A preocupação com o desvio dos recursos destinados por emendas parlamentares a municípios voltou ao noticiário nos últimos dias de 2024, quando o ministro do Supremo Tribunal Federal (STF) Flávio Dino bloqueou mais de 5 mil “emendas de comissão”, nome dado após alterações que encerraram o “orçamento secreto”. Dino questionou a transparência sobre a aplicação dos recursos e falou em “ápice de uma balbúrdia quanto ao processo orçamentário”.
No levantamento da Unicamp, a corrupção em torno das emendas não foi objeto do estudo, mas o autor afirma que é um fator, assim como a falta de critérios técnicos, que também influencia negativamente. Diz ainda que a falta de transparência na execução dos recursos das emendas parlamentares dificulta até mesmo a contabilização dos valores.
Ainda assim, o professor comenta que a existência das emendas parlamentares e as transferências para os municípios não são um problema em si desde que sejam conduzidas de maneira mais criteriosa para evitar variações abruptas nas verbas que as prefeituras precisam para manter o sistema público de saúde.

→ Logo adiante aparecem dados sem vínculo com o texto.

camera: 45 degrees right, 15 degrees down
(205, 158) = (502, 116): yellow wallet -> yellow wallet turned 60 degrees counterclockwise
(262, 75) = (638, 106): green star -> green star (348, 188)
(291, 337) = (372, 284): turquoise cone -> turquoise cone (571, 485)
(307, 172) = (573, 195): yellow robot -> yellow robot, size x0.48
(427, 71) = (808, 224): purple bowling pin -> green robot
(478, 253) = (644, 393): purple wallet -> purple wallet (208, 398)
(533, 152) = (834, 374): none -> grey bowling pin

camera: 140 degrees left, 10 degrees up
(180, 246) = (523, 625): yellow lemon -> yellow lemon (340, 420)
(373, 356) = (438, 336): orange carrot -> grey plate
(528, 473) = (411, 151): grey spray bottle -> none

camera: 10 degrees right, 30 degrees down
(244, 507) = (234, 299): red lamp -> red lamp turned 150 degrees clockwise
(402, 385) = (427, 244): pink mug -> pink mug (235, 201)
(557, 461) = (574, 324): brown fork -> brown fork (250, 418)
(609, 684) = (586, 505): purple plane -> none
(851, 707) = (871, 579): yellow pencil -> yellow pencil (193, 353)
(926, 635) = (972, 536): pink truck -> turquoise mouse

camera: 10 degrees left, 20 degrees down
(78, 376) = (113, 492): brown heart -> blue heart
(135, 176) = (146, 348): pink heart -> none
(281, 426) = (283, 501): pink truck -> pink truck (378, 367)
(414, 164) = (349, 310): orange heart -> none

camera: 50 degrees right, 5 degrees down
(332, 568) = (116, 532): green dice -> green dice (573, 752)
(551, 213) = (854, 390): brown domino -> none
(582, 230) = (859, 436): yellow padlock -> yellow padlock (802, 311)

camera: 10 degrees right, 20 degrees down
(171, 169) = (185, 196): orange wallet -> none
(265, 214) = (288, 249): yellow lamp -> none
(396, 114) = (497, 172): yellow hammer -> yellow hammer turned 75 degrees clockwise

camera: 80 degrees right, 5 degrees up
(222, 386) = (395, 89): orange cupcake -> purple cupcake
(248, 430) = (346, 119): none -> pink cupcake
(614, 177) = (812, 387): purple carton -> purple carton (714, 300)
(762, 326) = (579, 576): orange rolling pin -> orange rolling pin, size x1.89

“O importante é que existam regras e critérios para que esses recursos sejam distribuídos com uma previsibilidade maior. Isso permite com que as prefeituras consigam se organizar e se planejar”, conclui Mandarino.
Segundo o estudo, de 2015 a 2022, só dois dos 5.570 municípios brasileiro não aparecem com emendas parlamentares empenhadas na base de dados do portal Siga Brasil.